Parfois, par chance, nous pouvons tomber sur une œuvre que l’on sait destinée à devenir un futur classique. Un livre, un film, un jeu, peu importe le média que l’on expérience, il marque et inspire. Certains artistes le feront avec une simplicité déconcertante, d’autres avec une complexité labyrinthique, mais satisfaisante; peu importe la façon dont ces gens s’y prennent, le résultat laissera une marque chez les gens qui lui ont donné une chance. C’est le cas de la bande dessinée Beneath The Trees Where Nobody Sees de Patrick Horvath, publiée chez IDW Publishing et parue tout récemment en format intégral.
Samantha Strong est une tueuse en série avec un code personnel. Ses meurtres sont autorisés tant et aussi longtemps qu'elle ne les fait pas dans sa petite ville natale de Woodbrook, où elle habite. Cependant, un mystérieux rival apparaît et semble ne pas avoir les mêmes limitations, commençant à tuer les citoyens de son petit patelin. Les témoins et survivants de ces tueries risquant maintenant de découvrir les crimes de Samantha et les révéler au grand jour, cette dernière doit résoudre l'affaire... et au plus vite.
La plus grande force que l’auteur-dessinateur apporte à son récit est une maîtrise absolue d’une technique littéraire et visuelle : le contraste. Le matériel sujet (le meurtre et ceux qui décident d’en commettre) crée une friction avec le choix stylistique des personnages anthropomorphes dessinés de manière plutôt bon-enfant. Des taupes, des souris et des chats qui ont les mêmes occupations et vêtements que des humains, habitant une petite ville paisible comme dans un album jeunesse, mais avec des moments plus gore, créé un ensemble quasi-humoristique, sans pour autant tomber dans la farce ou la facilité.
Ce contraste est même poussé plus loin avec, non seulement, les designs des personnages et des décors, mais aussi le choix de colorisation. Les tons vifs, le pastel et l’utilisation des couleurs chaudes et froides de manière experte poussent encore plus l’aspect livre pour enfant, l’auteur se commettant pleinement et ouvertement, autant à son approche qu’à son concept. Le tout réussit à simuler une sorte de simplicité volontaire au niveau de la stylistique sans pour autant sacrifier les détails, les inflexions des personnages ainsi que le sujet source qui font le cœur du récit.

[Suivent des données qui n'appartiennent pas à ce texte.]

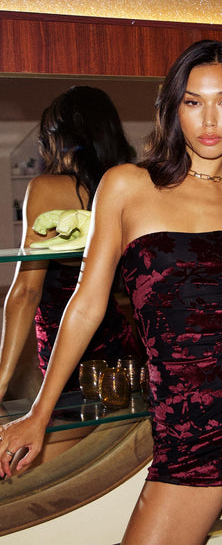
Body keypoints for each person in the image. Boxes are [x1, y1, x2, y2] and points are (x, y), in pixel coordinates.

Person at [0, 41, 222, 544]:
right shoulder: (126, 185)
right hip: (187, 424)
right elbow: (87, 303)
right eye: (192, 101)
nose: (209, 120)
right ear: (173, 108)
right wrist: (40, 412)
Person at [0, 86, 140, 400]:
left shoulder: (46, 188)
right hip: (120, 345)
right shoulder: (127, 186)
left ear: (57, 137)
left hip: (66, 352)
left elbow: (27, 291)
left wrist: (1, 381)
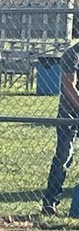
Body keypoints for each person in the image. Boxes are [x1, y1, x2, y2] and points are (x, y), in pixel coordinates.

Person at [41, 39, 79, 215]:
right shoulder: (73, 54)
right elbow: (69, 85)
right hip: (69, 113)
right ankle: (50, 201)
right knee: (64, 155)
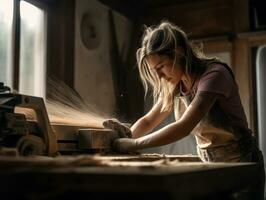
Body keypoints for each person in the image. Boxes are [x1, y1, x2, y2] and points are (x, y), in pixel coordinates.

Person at [103, 21, 265, 198]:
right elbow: (149, 120)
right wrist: (127, 137)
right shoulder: (176, 85)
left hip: (241, 164)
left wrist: (133, 145)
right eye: (154, 70)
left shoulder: (214, 75)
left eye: (161, 67)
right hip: (211, 166)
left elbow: (184, 126)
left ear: (178, 52)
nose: (159, 76)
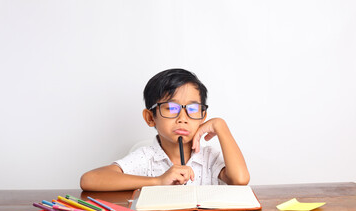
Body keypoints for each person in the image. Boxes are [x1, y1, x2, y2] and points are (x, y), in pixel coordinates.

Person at [80, 68, 250, 191]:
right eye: (171, 108)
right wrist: (158, 181)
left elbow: (240, 180)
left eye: (192, 109)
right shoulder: (146, 157)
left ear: (202, 116)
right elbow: (89, 180)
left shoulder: (208, 157)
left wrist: (221, 126)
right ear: (150, 117)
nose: (183, 118)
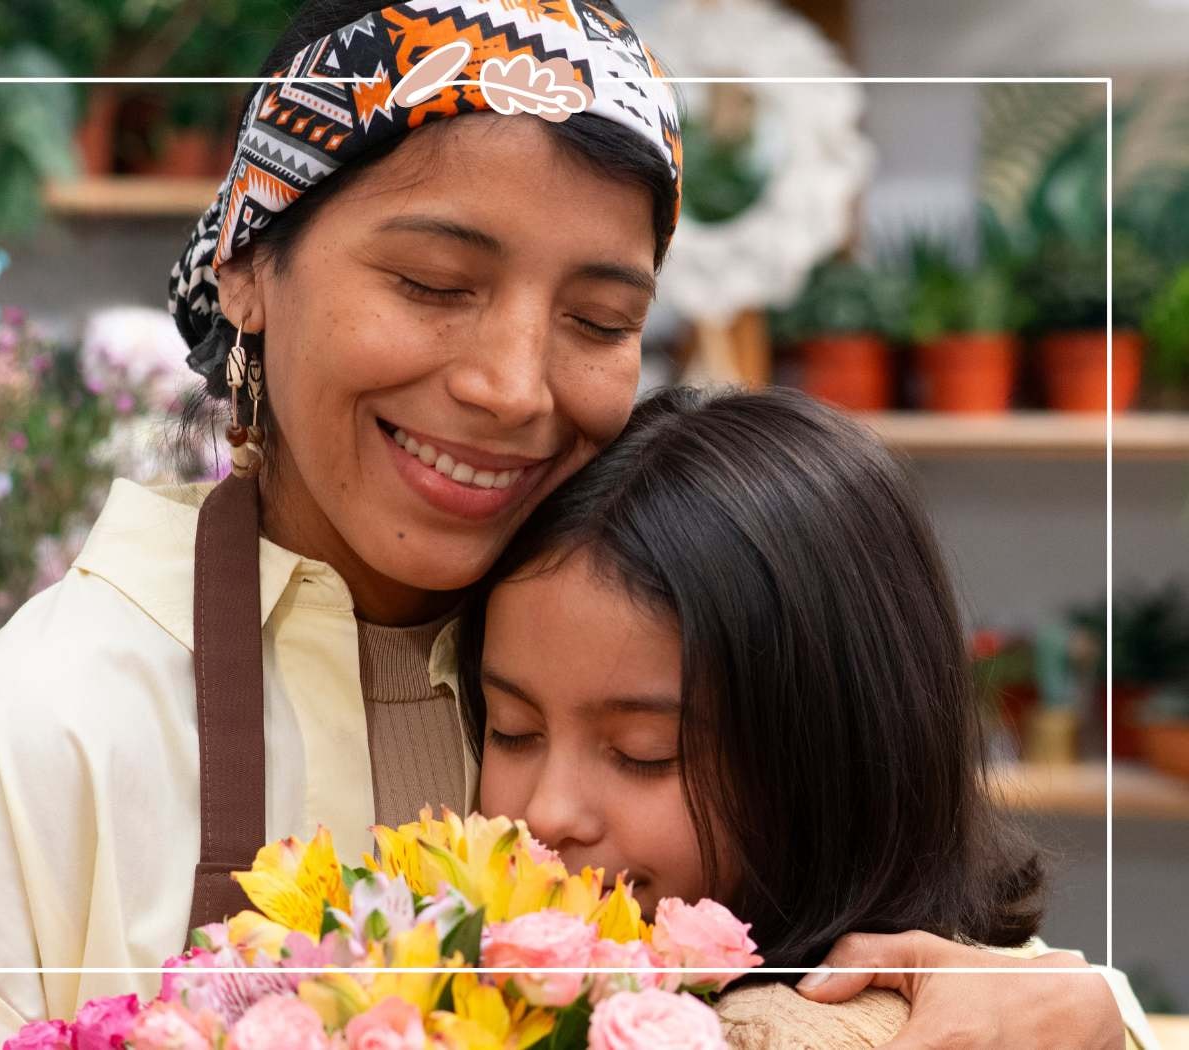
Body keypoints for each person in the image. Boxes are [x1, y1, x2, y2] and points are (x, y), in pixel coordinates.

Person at [0, 0, 1148, 1045]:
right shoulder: (19, 757)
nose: (510, 383)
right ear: (253, 266)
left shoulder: (640, 641)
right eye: (436, 282)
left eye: (601, 320)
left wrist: (1095, 1017)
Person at [458, 385, 1154, 1049]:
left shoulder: (981, 1020)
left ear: (836, 753)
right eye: (513, 730)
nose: (545, 815)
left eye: (645, 752)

La narrative est aussi bien menée avec notre protagoniste Samantha, une ourse aux allures plutôt joviales, menant la progression et les tournures avec panache. Loin d’être une héroïne, son raisonnement, son parcours et ses méthodes deviennent autant abjects que fascinants. Il s’agit d’une véritable psychopathe qui s’assume, mais qui pourtant réussit à évoluer à travers les déboires de l’histoire. Avec, en plus, la communauté de Woodbrook regorgeant de figurants et personnages secondaires tous bien intéressants, on constate rapidement que le récit est aussi à la hauteur des visuels.
Le seul petit bémol qui pourrait être attribué à Beneath The Trees Where Nobody Sees, sans gâcher une certaine surprise, est l’ambiguïté d’un élément clé de l’histoire. Sans dévoiler la chose en question, l’introduction d’un concept fort intéressant, mais non expliqué, pourrait générer une certaine insatisfaction chez les lectrices et les lecteurs. Rien qui gâche le tout, bien entendu, mais cette idée était si particulière qu’en savoir plus aurait profondément enrichi le livre dans son ensemble.
Malgré tout, recommander cette bande dessinée est d’une facilité déconcertante. Pour une première œuvre dans le domaine, Patrick Horvath prouve qu’il a l’étoffe d’en produire davantage et nous attendons à de grandes choses dans son avenir. À lire au plus vite!